--- Document text ---
# Kafka vs Jetstream
Kafka has connector for Database, publish data change to kafka Kafka strong at scale & partition compatibity with cluster
- broker at PROD at least 3
Kafka is a ditributed append only commit log
- Base Kafka: store & replay of message logs
- Kafka streams: built on top Base Kafka
- append only WAL LOG
- No deletes, just compaction
NATS + Jetstream is a ditributed messaging platform with persistent storage
- Core NATs: fully-fledged distributed messaging system using subject based addressing. Such Request / Reply , Queuing, Pub / Sub
- Jetstream: distributed persistence on top of Core NATs
- JS is immediately consistent message STORE
- can delete individual messages
- JS is subject based addressing aware
- you can address messages by subject
- JS supports KV & Object Store
# Subject based addressing != Topics
With SBA, you can capture messages into streams using subject token wildcards.
- Subjects do not need to be created ahead of time
Kafka, is one topic stream & up to the clients to constantly refresh the list of Topics to match agaist a Regex & start consuming from.
- Topics have to be pre-defined before messages are stored (optionally created with default values)
- Topic creation causes re-partitioning
# When producing messages
With SBA, the key (and/or unique id) of message is naturally included inside the subject (vs explicitly passed as separate argument)
- can use as many tokens as you need (composite key vs single key)

--- Supplied material ---

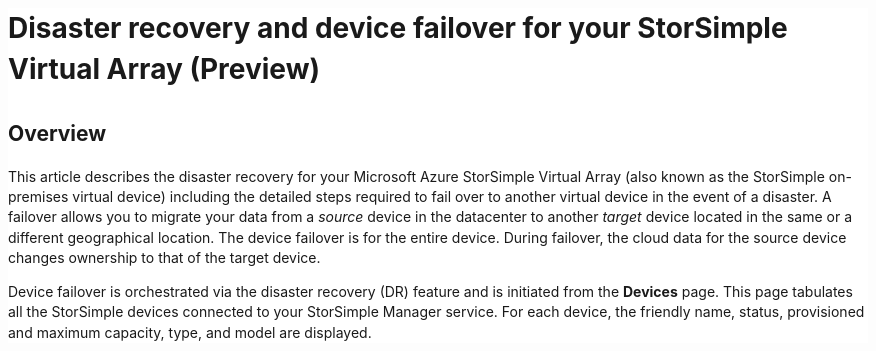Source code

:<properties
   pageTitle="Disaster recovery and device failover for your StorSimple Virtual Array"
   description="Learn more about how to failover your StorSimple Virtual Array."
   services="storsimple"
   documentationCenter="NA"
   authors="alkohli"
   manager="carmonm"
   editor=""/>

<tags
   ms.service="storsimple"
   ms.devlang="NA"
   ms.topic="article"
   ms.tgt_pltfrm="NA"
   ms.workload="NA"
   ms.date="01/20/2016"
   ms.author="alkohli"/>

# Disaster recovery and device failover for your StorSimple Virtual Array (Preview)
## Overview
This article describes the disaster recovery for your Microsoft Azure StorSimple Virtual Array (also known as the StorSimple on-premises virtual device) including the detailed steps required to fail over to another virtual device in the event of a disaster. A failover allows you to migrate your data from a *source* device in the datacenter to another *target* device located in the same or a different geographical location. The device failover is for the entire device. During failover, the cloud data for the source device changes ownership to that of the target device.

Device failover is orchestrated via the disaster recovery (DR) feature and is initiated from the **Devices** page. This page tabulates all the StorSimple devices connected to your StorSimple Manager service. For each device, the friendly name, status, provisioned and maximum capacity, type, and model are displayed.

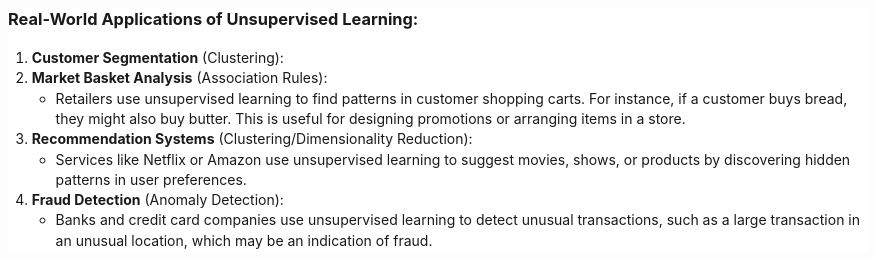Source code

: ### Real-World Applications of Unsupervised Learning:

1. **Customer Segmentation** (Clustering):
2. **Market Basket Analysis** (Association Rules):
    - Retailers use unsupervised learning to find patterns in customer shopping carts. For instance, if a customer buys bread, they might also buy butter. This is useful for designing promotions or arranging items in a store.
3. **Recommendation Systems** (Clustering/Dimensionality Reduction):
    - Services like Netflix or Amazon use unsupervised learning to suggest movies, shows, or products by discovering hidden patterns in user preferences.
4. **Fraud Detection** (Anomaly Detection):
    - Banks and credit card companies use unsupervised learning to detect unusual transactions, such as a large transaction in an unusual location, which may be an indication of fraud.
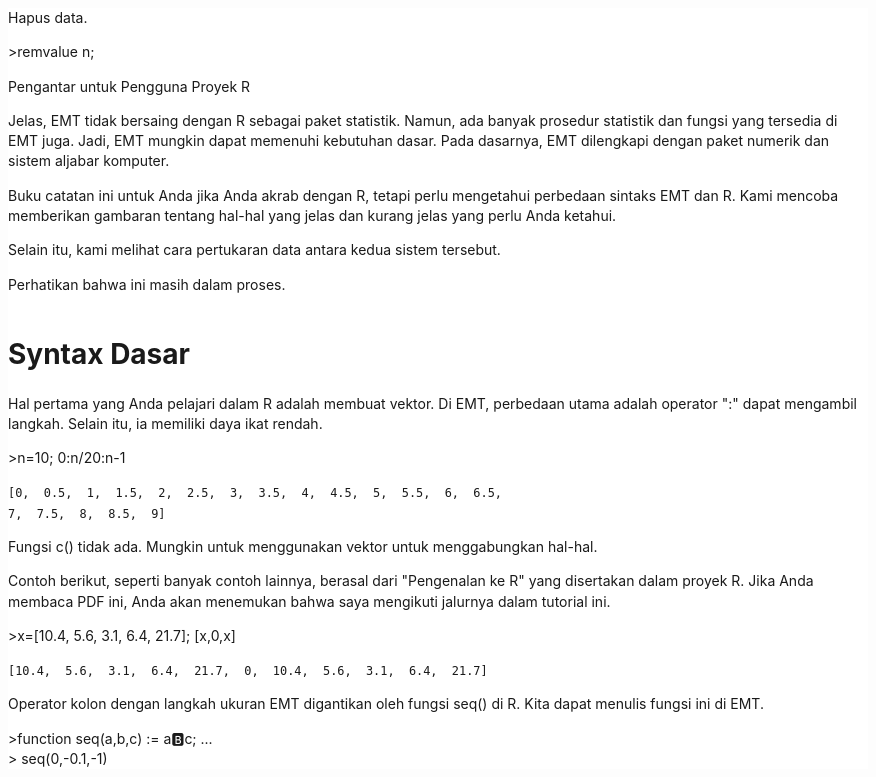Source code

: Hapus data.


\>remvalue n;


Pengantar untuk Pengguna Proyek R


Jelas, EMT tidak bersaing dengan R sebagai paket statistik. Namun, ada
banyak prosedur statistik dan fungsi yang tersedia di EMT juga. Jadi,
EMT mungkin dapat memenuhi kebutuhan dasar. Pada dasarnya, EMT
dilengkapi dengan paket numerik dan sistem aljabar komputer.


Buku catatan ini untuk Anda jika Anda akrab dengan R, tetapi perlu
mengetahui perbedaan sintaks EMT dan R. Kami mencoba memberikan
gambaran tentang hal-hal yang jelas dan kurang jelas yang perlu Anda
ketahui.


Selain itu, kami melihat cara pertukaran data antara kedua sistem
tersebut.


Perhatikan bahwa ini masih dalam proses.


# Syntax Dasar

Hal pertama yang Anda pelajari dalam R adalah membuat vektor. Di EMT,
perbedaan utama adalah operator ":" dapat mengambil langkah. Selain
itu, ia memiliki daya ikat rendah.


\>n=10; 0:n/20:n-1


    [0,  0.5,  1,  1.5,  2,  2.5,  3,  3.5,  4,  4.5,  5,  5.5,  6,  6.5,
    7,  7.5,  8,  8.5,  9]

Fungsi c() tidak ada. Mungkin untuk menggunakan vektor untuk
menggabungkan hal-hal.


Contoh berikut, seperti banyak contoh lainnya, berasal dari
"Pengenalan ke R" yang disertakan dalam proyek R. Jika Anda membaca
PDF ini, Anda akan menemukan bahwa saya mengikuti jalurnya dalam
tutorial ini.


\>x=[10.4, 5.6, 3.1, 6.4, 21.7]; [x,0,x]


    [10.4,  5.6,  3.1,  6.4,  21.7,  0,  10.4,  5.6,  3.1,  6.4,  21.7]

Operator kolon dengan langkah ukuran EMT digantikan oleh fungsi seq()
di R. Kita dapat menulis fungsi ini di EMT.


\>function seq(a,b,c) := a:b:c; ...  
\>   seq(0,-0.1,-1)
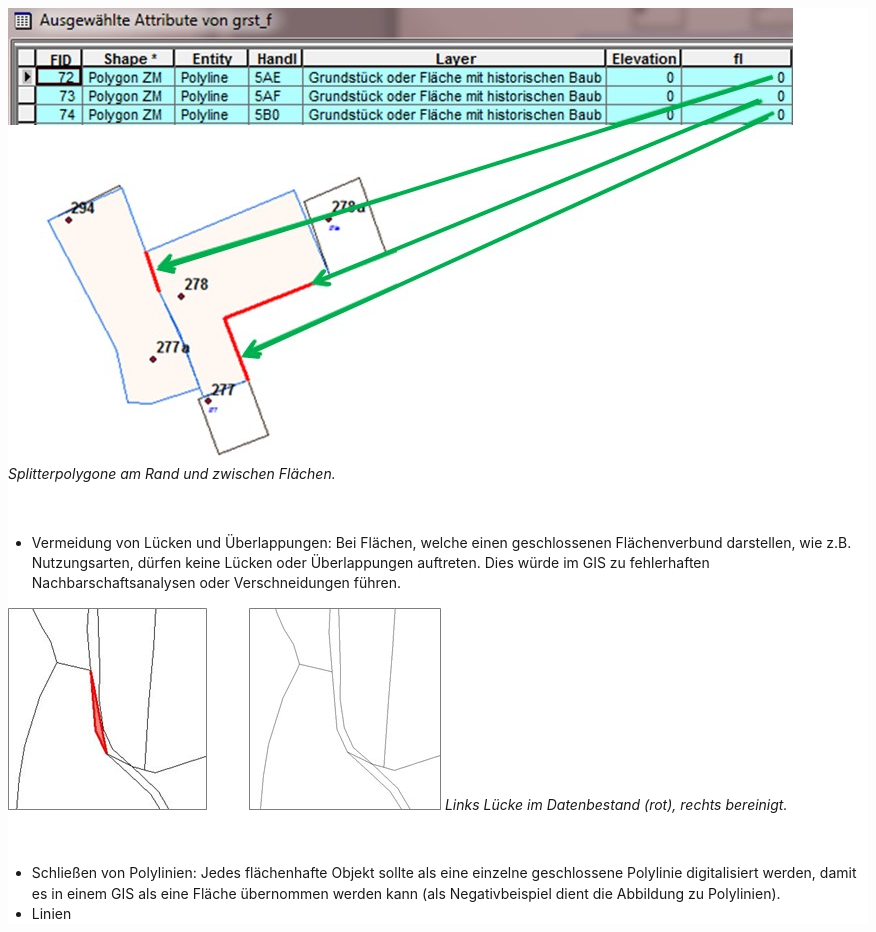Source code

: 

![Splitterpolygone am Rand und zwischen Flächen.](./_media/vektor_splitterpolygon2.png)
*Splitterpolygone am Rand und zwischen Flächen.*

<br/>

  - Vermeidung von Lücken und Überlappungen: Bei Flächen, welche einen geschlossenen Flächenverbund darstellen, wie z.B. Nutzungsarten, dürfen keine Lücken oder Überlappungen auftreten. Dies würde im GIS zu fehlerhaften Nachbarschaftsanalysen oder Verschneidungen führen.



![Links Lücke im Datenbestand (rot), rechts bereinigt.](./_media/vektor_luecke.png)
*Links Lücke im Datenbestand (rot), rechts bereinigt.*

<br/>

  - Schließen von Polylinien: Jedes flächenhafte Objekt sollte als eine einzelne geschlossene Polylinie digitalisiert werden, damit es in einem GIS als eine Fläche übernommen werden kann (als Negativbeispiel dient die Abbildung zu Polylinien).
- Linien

--- Problem set ---
- 1) List the messaging patterns that the Kafka and Jetstream notes give as examples of what Core NATs supports.
- 2) In the Kafka and Jetstream notes, write out the passage starting with "- Subjects do" and going on through "start consuming from.", with "clients" swapped out for "consumers".

--- Answers to the tasks ---
- 1)
- Request / Reply
- Queuing
- Pub / Sub

- 2)
- Subjects do not need to be created ahead of time
Kafka, is one topic stream & up to the consumers to constantly refresh the list of Topics to match agaist a Regex & start consuming from.